(Plain-text document sources)
• • • • •

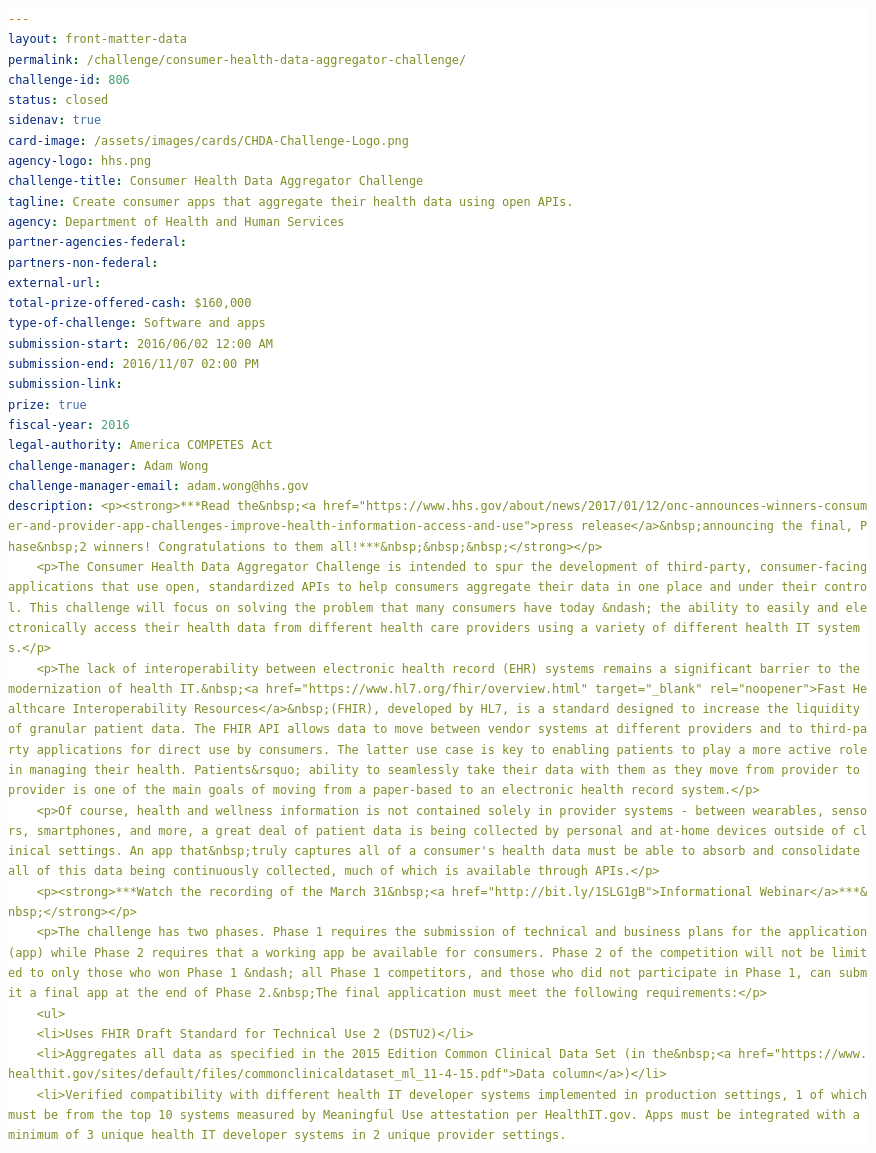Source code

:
 ```yaml
---
layout: front-matter-data
permalink: /challenge/consumer-health-data-aggregator-challenge/
challenge-id: 806
status: closed
sidenav: true
card-image: /assets/images/cards/CHDA-Challenge-Logo.png
agency-logo: hhs.png
challenge-title: Consumer Health Data Aggregator Challenge
tagline: Create consumer apps that aggregate their health data using open APIs.
agency: Department of Health and Human Services
partner-agencies-federal: 
partners-non-federal: 
external-url:
total-prize-offered-cash: $160,000
type-of-challenge: Software and apps
submission-start: 2016/06/02 12:00 AM
submission-end: 2016/11/07 02:00 PM
submission-link:  
prize: true
fiscal-year: 2016
legal-authority: America COMPETES Act
challenge-manager: Adam Wong
challenge-manager-email: adam.wong@hhs.gov
description: <p><strong>***Read the&nbsp;<a href="https://www.hhs.gov/about/news/2017/01/12/onc-announces-winners-consumer-and-provider-app-challenges-improve-health-information-access-and-use">press release</a>&nbsp;announcing the final, Phase&nbsp;2 winners! Congratulations to them all!***&nbsp;&nbsp;&nbsp;</strong></p>
    <p>The Consumer Health Data Aggregator Challenge is intended to spur the development of third-party, consumer-facing applications that use open, standardized APIs to help consumers aggregate their data in one place and under their control. This challenge will focus on solving the problem that many consumers have today &ndash; the ability to easily and electronically access their health data from different health care providers using a variety of different health IT systems.</p>
    <p>The lack of interoperability between electronic health record (EHR) systems remains a significant barrier to the modernization of health IT.&nbsp;<a href="https://www.hl7.org/fhir/overview.html" target="_blank" rel="noopener">Fast Healthcare Interoperability Resources</a>&nbsp;(FHIR), developed by HL7, is a standard designed to increase the liquidity of granular patient data. The FHIR API allows data to move between vendor systems at different providers and to third-party applications for direct use by consumers. The latter use case is key to enabling patients to play a more active role in managing their health. Patients&rsquo; ability to seamlessly take their data with them as they move from provider to provider is one of the main goals of moving from a paper-based to an electronic health record system.</p>
    <p>Of course, health and wellness information is not contained solely in provider systems - between wearables, sensors, smartphones, and more, a great deal of patient data is being collected by personal and at-home devices outside of clinical settings. An app that&nbsp;truly captures all of a consumer's health data must be able to absorb and consolidate all of this data being continuously collected, much of which is available through APIs.</p>
    <p><strong>***Watch the recording of the March 31&nbsp;<a href="http://bit.ly/1SLG1gB">Informational Webinar</a>***&nbsp;</strong></p>
    <p>The challenge has two phases. Phase 1 requires the submission of technical and business plans for the application (app) while Phase 2 requires that a working app be available for consumers. Phase 2 of the competition will not be limited to only those who won Phase 1 &ndash; all Phase 1 competitors, and those who did not participate in Phase 1, can submit a final app at the end of Phase 2.&nbsp;The final application must meet the following requirements:</p>
    <ul>
    <li>Uses FHIR Draft Standard for Technical Use 2 (DSTU2)</li>
    <li>Aggregates all data as specified in the 2015 Edition Common Clinical Data Set (in the&nbsp;<a href="https://www.healthit.gov/sites/default/files/commonclinicaldataset_ml_11-4-15.pdf">Data column</a>)</li>
    <li>Verified compatibility with different health IT developer systems implemented in production settings, 1 of which must be from the top 10 systems measured by Meaningful Use attestation per HealthIT.gov. Apps must be integrated with a minimum of 3 unique health IT developer systems in 2 unique provider settings.
```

• • • • •

__Assignment__: Could you output every record above exactly as written, leaving out the pictures?

__Exercise result__:
Source code

:
 ```yaml
---
layout: front-matter-data
permalink: /challenge/consumer-health-data-aggregator-challenge/
challenge-id: 806
status: closed
sidenav: true
card-image: /assets/images/cards/CHDA-Challenge-Logo.png
agency-logo: hhs.png
challenge-title: Consumer Health Data Aggregator Challenge
tagline: Create consumer apps that aggregate their health data using open APIs.
agency: Department of Health and Human Services
partner-agencies-federal: 
partners-non-federal: 
external-url:
total-prize-offered-cash: $160,000
type-of-challenge: Software and apps
submission-start: 2016/06/02 12:00 AM
submission-end: 2016/11/07 02:00 PM
submission-link:  
prize: true
fiscal-year: 2016
legal-authority: America COMPETES Act
challenge-manager: Adam Wong
challenge-manager-email: adam.wong@hhs.gov
description: <p><strong>***Read the&nbsp;<a href="https://www.hhs.gov/about/news/2017/01/12/onc-announces-winners-consumer-and-provider-app-challenges-improve-health-information-access-and-use">press release</a>&nbsp;announcing the final, Phase&nbsp;2 winners! Congratulations to them all!***&nbsp;&nbsp;&nbsp;</strong></p>
    <p>The Consumer Health Data Aggregator Challenge is intended to spur the development of third-party, consumer-facing applications that use open, standardized APIs to help consumers aggregate their data in one place and under their control. This challenge will focus on solving the problem that many consumers have today &ndash; the ability to easily and electronically access their health data from different health care providers using a variety of different health IT systems.</p>
    <p>The lack of interoperability between electronic health record (EHR) systems remains a significant barrier to the modernization of health IT.&nbsp;<a href="https://www.hl7.org/fhir/overview.html" target="_blank" rel="noopener">Fast Healthcare Interoperability Resources</a>&nbsp;(FHIR), developed by HL7, is a standard designed to increase the liquidity of granular patient data. The FHIR API allows data to move between vendor systems at different providers and to third-party applications for direct use by consumers. The latter use case is key to enabling patients to play a more active role in managing their health. Patients&rsquo; ability to seamlessly take their data with them as they move from provider to provider is one of the main goals of moving from a paper-based to an electronic health record system.</p>
    <p>Of course, health and wellness information is not contained solely in provider systems - between wearables, sensors, smartphones, and more, a great deal of patient data is being collected by personal and at-home devices outside of clinical settings. An app that&nbsp;truly captures all of a consumer's health data must be able to absorb and consolidate all of this data being continuously collected, much of which is available through APIs.</p>
    <p><strong>***Watch the recording of the March 31&nbsp;<a href="http://bit.ly/1SLG1gB">Informational Webinar</a>***&nbsp;</strong></p>
    <p>The challenge has two phases. Phase 1 requires the submission of technical and business plans for the application (app) while Phase 2 requires that a working app be available for consumers. Phase 2 of the competition will not be limited to only those who won Phase 1 &ndash; all Phase 1 competitors, and those who did not participate in Phase 1, can submit a final app at the end of Phase 2.&nbsp;The final application must meet the following requirements:</p>
    <ul>
    <li>Uses FHIR Draft Standard for Technical Use 2 (DSTU2)</li>
    <li>Aggregates all data as specified in the 2015 Edition Common Clinical Data Set (in the&nbsp;<a href="https://www.healthit.gov/sites/default/files/commonclinicaldataset_ml_11-4-15.pdf">Data column</a>)</li>
    <li>Verified compatibility with different health IT developer systems implemented in production settings, 1 of which must be from the top 10 systems measured by Meaningful Use attestation per HealthIT.gov. Apps must be integrated with a minimum of 3 unique health IT developer systems in 2 unique provider settings.
```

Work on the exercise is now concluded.